* [What to produce]: In the data below, find every line with the word "premessa" and copy it out.

[Transcribed page contents]
::::::::::

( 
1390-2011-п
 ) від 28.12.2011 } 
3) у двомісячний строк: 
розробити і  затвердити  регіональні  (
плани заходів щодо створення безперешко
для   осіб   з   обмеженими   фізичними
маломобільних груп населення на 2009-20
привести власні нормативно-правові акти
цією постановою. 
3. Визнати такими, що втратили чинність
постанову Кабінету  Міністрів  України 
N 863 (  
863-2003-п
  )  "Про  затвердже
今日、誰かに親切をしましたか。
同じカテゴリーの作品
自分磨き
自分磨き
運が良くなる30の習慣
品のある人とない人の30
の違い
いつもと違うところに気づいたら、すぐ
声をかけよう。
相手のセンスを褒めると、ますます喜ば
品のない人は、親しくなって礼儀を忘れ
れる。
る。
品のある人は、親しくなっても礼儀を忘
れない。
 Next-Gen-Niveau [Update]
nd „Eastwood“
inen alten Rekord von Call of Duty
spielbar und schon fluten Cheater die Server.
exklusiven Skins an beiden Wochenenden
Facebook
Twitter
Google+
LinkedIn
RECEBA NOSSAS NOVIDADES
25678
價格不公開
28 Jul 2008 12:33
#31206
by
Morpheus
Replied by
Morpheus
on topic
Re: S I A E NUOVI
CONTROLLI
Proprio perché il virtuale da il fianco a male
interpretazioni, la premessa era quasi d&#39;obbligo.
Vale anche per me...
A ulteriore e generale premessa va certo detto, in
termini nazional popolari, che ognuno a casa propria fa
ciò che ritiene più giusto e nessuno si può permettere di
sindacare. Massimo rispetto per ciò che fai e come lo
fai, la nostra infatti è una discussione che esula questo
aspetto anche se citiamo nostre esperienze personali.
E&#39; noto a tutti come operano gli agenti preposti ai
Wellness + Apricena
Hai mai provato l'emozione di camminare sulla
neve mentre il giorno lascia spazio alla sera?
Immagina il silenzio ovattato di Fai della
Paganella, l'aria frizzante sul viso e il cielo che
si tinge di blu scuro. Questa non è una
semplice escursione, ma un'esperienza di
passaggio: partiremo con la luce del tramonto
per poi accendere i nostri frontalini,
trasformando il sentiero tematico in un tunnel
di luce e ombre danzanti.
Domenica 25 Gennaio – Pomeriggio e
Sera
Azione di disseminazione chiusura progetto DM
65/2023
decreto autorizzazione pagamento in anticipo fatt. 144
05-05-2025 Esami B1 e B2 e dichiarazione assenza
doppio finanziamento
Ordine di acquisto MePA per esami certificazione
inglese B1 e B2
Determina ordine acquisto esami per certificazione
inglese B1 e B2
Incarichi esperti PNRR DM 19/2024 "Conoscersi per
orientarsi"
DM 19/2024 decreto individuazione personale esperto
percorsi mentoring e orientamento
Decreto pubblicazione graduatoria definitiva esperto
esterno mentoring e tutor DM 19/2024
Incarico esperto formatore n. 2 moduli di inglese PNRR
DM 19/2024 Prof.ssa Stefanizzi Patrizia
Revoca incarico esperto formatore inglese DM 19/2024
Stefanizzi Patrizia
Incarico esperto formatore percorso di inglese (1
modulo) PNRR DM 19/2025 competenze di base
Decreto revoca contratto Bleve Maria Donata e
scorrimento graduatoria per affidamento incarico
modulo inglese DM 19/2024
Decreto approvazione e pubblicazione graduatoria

::::::::::

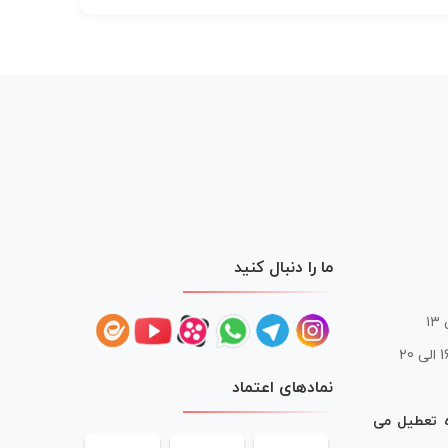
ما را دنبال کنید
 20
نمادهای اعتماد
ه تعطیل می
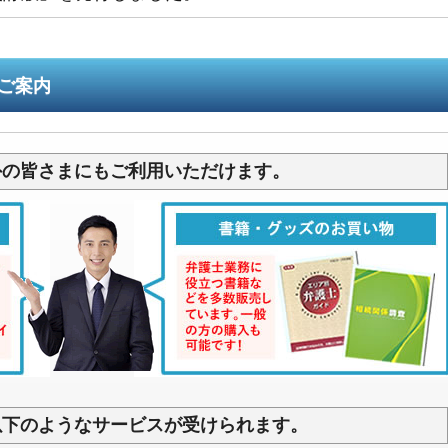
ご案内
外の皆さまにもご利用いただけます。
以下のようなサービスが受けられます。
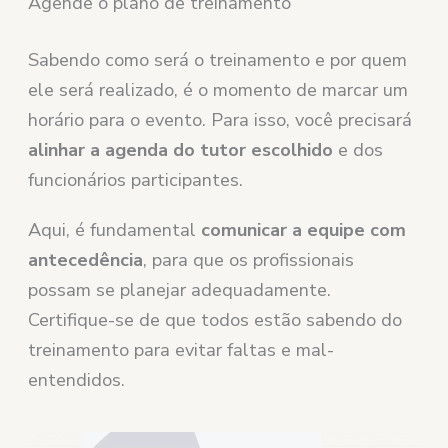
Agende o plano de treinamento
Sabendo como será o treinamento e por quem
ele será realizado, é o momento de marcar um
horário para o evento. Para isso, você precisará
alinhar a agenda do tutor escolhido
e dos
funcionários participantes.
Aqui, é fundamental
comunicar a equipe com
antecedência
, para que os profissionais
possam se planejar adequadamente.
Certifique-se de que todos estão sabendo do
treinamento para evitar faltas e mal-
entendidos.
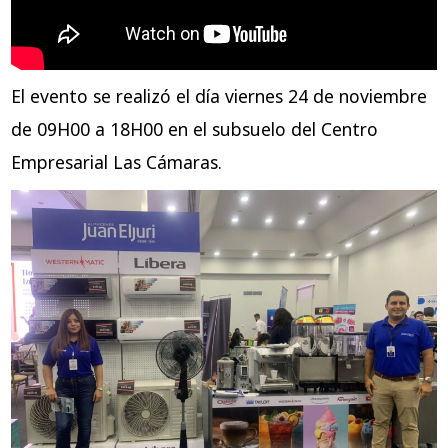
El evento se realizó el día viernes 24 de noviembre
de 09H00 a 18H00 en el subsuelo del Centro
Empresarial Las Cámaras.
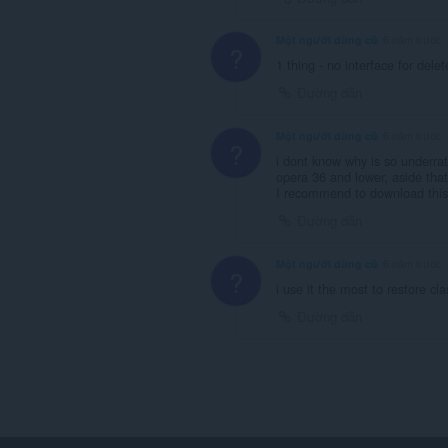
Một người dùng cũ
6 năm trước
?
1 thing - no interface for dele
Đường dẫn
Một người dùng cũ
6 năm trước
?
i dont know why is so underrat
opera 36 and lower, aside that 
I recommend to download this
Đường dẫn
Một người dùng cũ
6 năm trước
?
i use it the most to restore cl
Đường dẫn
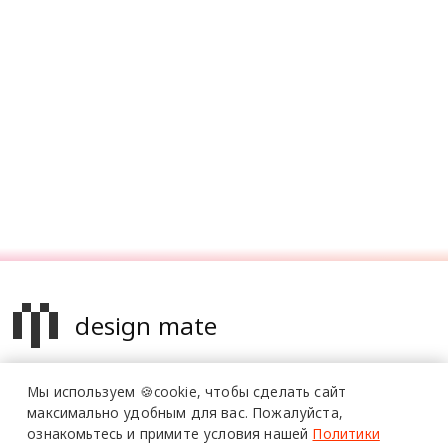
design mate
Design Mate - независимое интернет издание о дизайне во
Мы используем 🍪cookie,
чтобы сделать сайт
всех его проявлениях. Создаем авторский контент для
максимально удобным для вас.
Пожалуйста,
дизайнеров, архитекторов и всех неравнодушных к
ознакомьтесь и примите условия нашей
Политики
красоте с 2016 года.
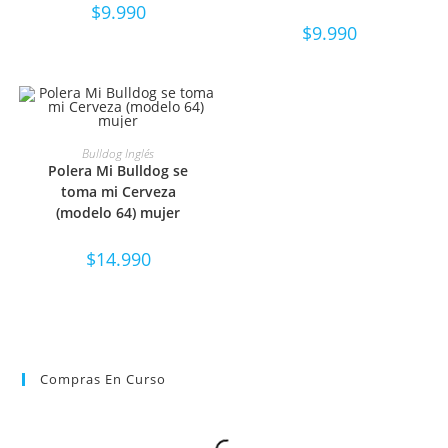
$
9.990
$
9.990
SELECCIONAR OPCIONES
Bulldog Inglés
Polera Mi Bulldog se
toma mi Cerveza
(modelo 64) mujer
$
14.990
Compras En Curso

::::::::::

* [Output below]:
interpretazioni, la premessa era quasi d&#39;obbligo.
A ulteriore e generale premessa va certo detto, in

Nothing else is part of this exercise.